--- DATA FOR THIS EXERCISE Enclosed Below ---

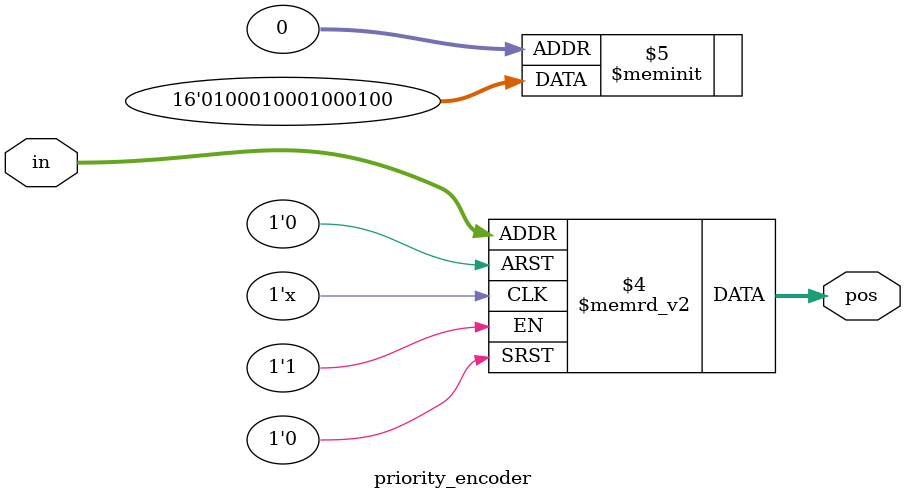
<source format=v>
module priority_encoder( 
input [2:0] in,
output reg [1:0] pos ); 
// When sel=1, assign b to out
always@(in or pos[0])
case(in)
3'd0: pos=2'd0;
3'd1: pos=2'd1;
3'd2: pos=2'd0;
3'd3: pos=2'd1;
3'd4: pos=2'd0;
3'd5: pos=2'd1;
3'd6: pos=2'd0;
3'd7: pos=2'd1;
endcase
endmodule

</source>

--- End of Enclosed DATA FOR THIS EXERCISE ---

__ABOUT THIS EXERCISE__. A word-for-word copy of the entries above is what is needed, without any images.

__TASK OUTPUT__.
<source format=v>
module priority_encoder( 
input [2:0] in,
output reg [1:0] pos ); 
// When sel=1, assign b to out
always@(in or pos[0])
case(in)
3'd0: pos=2'd0;
3'd1: pos=2'd1;
3'd2: pos=2'd0;
3'd3: pos=2'd1;
3'd4: pos=2'd0;
3'd5: pos=2'd1;
3'd6: pos=2'd0;
3'd7: pos=2'd1;
endcase
endmodule

</source>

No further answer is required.